Building the software was no easy task. Last summer, students Jeff Bordogna (SE ’07) and Mark Mitchell (SE ’07), among others, worked with Conklin to rebuild, recode and redesign WebCAT to expand its functionality. This academic year, they have further refined the toolkit so that it can analyze text incident data and the narrative description of criminal action that appears on a police officer’s report. These upgrades also can enable WebCAT to identify crime trends over the long term and assist police in better understanding the dynamics of crime in their jurisdiction.
With technology like WebCAT becoming available, several industry leaders have taken an early interest in research conducted in this arena. For example, DaProSystems, which provides software for public-safety agencies, immediately saw the value in providing its customers with ways to do more than just track incident data. It licensed WebCAT in July 2006 from the Engineering School’s SIE Department — thus making it available to all Virginia law enforcement agencies — with the understanding that the team would continue to expand the toolkit’s capabilities.
Photo by Tom Cogill.
The WebCAT Capstone Team
“It is really amazing to see years of research become the backbone for a series of student projects to produce a product that is in demand. The students working on this project had the opportunity to see a true technology transfer from the university to the marketplace,” Brown says.

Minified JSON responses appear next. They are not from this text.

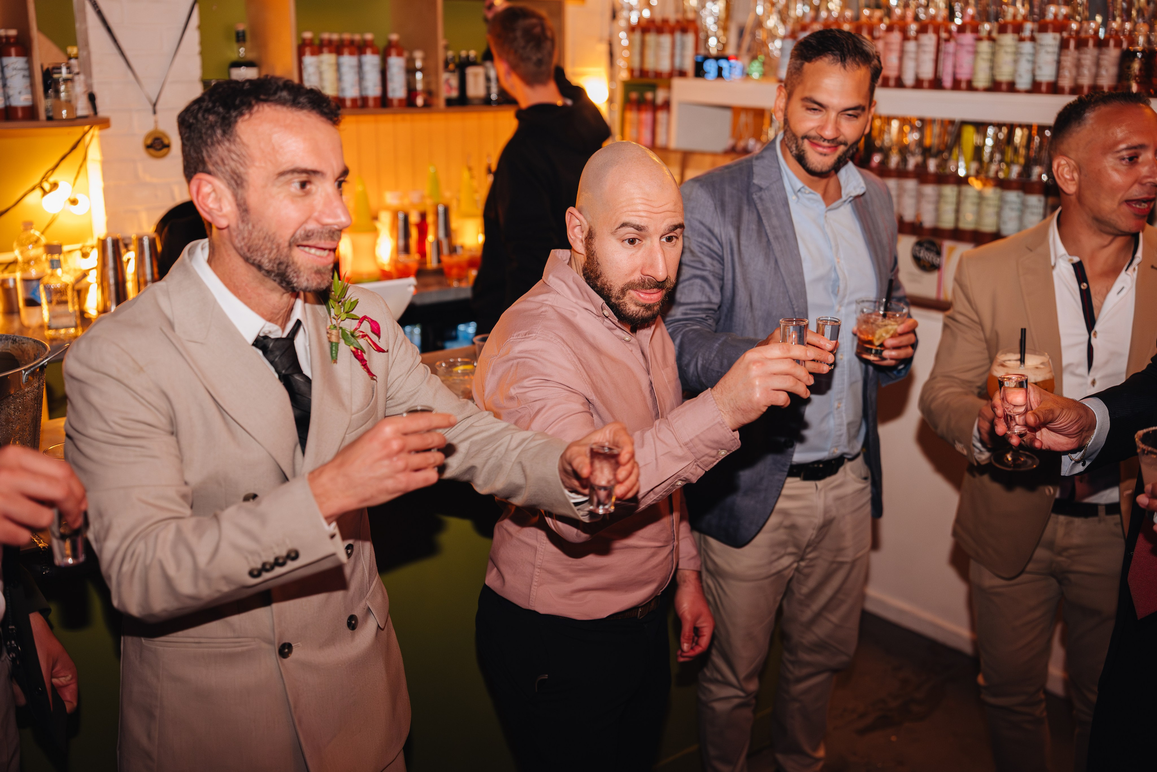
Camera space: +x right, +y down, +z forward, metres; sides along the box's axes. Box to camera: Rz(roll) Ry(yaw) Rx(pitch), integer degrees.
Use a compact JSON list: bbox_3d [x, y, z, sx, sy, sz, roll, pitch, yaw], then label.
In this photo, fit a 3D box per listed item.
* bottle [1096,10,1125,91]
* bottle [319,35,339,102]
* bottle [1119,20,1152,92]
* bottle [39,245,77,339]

Plans for expanding WebCAT’s capabilities include the ability to store and categorize additional data types (including calls for service, warrants, arrests, and names and characteristics of people) and the development of advanced analysis tools that could help predict the location of future crimes and automatically detect changes in crime patterns. Additionally, within the next two years, the team hopes to add crime-association functionality to the program, whereby text-dense reports are automatically read and categorized by related features so that similarities between incidences can be quickly identified. As a result of Conklin’s ongoing conversations with local law enforcement agencies, WebCAT will evolve to comprehensively meet the needs of the end user.
James H. Aylor, dean of the U.Va. Engineering School, says projects such as these get at “the core of engineering” by improving processes to make our world a better place. “My hat is off to the great students, research scientists and professors who remained on the leading edge of technology and the demands of the marketplace to develop WebCAT,” Aylor says. “It is an invaluable product that is meeting a significant need in our society.”